Three themes I found personally meaningful were:
- Desire is the root of all suffering. The more wants we have, the more disappointments we face. Letting go of desire leads to reduced suffering. This applies spiritually as well as materialistically. Several things fell into place for me in contemplating this Truth. If I am satisfied with the fact that a) I woke up, b) I had food to eat, c) I have work I love (even if I don’t love the politics), d) I have a warm home to come home to with a husband and three cats, e) great friends, and f) my father is still living and we will soon be celebrating his 81st birthday. Right now, this is enough. At it’s most basic, breathing is enough.
- Happiness is fleeting, but is internally infinite. There have been many books published in the past 10 years on the concept of happiness. I have many of them and find each author’s exploration interesting. However, in my work as a psychologist I’ve come to understand that the perpetual seeking of “happiness” and avoidance of painful emotion is itself problematic. We exist in times where fleeting moments of sadness, stress, and grief must be whisked away. We have an epidemic of anti-depressant, anxiolytic, and hypnotic prescription – not to mention an opioid abuse epidemic. I believe this relates to what is fed to us via tv, magazines, and social media. We live in a world where it is not okay to have anything less than positive emotion and positive experiences. Don’t get me wrong – I certainly believe there is a place for medications in mental health, but many are prescribed to wipe away painful emotions without any real diagnosis, regular monitoring of benefit, re-assessment, no questioning of harms by patients, and certainly no future plan for existing without medications (realizing this may not be possible in a small percentage of cases). It is a pharmaceutical dream and the profits of Big Pharma prove this. They’ve sold us on the notion that painful emotions are not tolerable and our happiness literature buttresses the equal and opposite – that we should strive to always be happy. For these reasons, I think I’ve become more and more enamored with acceptance and commitment therapy which utilizes strategies to help people live their values despite pain or suffering – and most of the time, when people engage with their values – they are able to shift their consciousness from suffering. It might also be the reason I am less enamored with cognitive-behavioral strategies more recently which intend to alleviate or get rid of symptoms, thoughts, and annoying behaviors. Cognitive-behavioral therapy does have an upside – overcoming avoidance – which I think is essential for reducing suffering. But just like medications, CBT, has its limitations. Most emotions are time-limited. When we learn what barriers we create to joy, peace, and meaning, we are on the path to recovery.

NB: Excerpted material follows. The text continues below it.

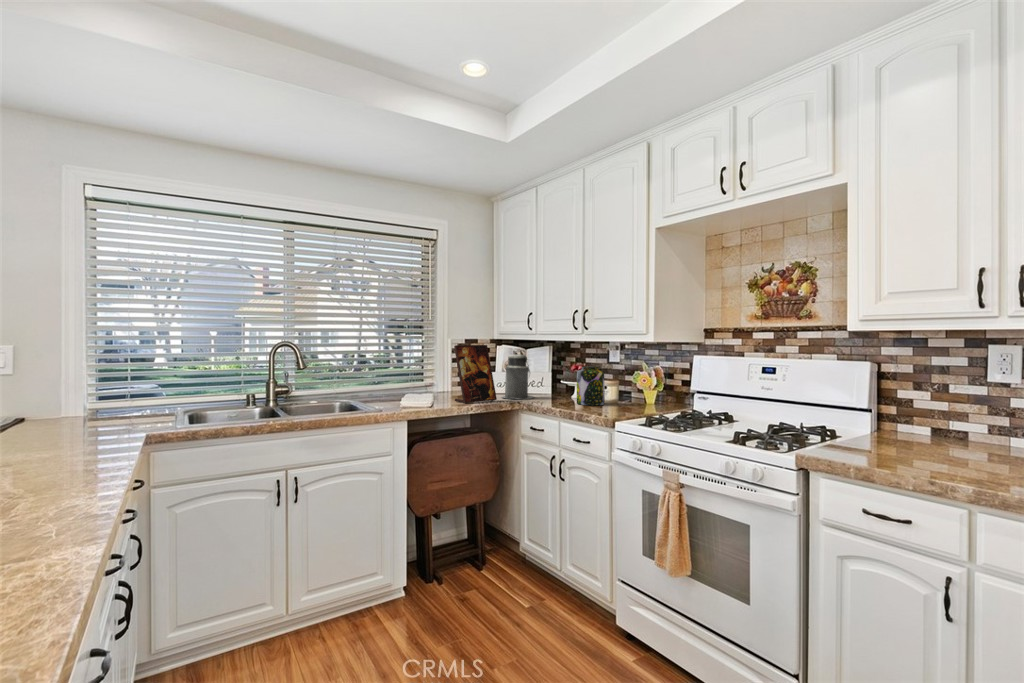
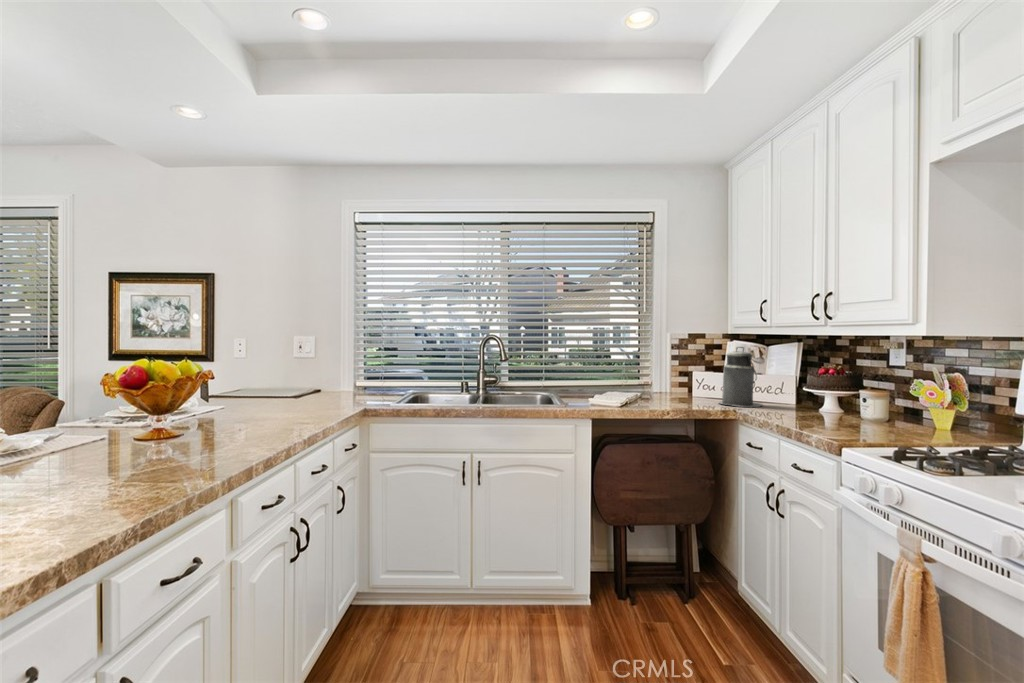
picture frame: present [454,345,497,403] -> none [653,340,706,406]
jar: present [577,366,605,406] -> none [813,369,857,423]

- Fear of death is the ultimate fear on which all other fears are based. This may be an essential Truth. For instance, fear of snakes, spiders, and major illness ultimately resides in the lurking fear that these specters will snatch our life from us. Fear of not finding a mate, having a child, finishing a project can all be tied to the finality of life. What I’ve seen to be equally true in practice is that the fear of living can also create suffering. So many of us have things we’d like to explore, do…be, that we postpone for another day. We procrastinate – waiting until motivation strikes, until it’s Monday, or when the New Year begins. Buddhism teaches that every moment is a new beginning. Fear of death can serve as an important entry point if it motivates you toward greater spiritual self-discovery, a value, or encourages you to overcome your fear of living the life you envision.
I’d be curious to hear your own reactions to this movie. What did you find most interesting, useful or motivating?